• _Goal of the exercise_
For each entry, restate it word for word while omitting any image it holds.

(Collection entries)
□ □ □ □ □ □ □

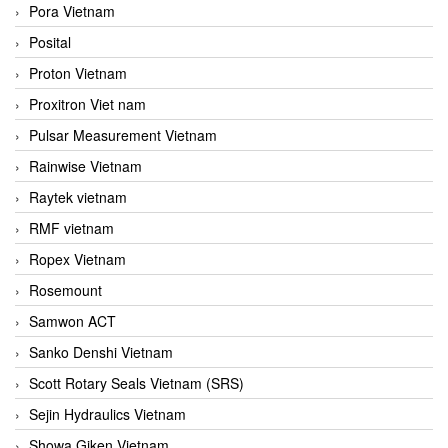
Pora Vietnam
Posital
Proton Vietnam
Proxitron Viet nam
Pulsar Measurement Vietnam
Rainwise Vietnam
Raytek vietnam
RMF vietnam
Ropex Vietnam
Rosemount
Samwon ACT
Sanko Denshi Vietnam
Scott Rotary Seals Vietnam (SRS)
Sejin Hydraulics Vietnam
Showa Giken Vietnam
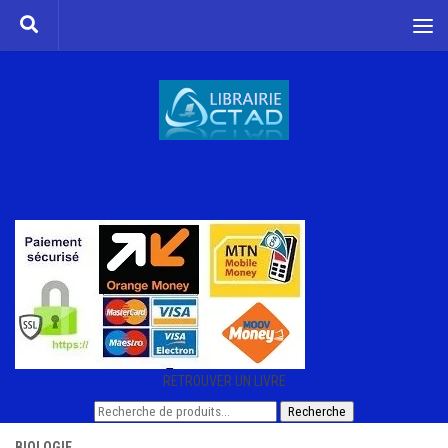
Skip to content
RETROUVER UN LIVRE
Recherche
Recherche
pour :
BIOLOGIE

□ □ □ □ □ □ □

• _Response_
Pora Vietnam
Posital
Proton Vietnam
Proxitron Viet nam
Pulsar Measurement Vietnam
Rainwise Vietnam
Raytek vietnam
RMF vietnam
Ropex Vietnam
Rosemount
Samwon ACT
Sanko Denshi Vietnam
Scott Rotary Seals Vietnam (SRS)
Sejin Hydraulics Vietnam
Showa Giken Vietnam
Skip to content
RETROUVER UN LIVRE
Recherche
Recherche
pour :
BIOLOGIE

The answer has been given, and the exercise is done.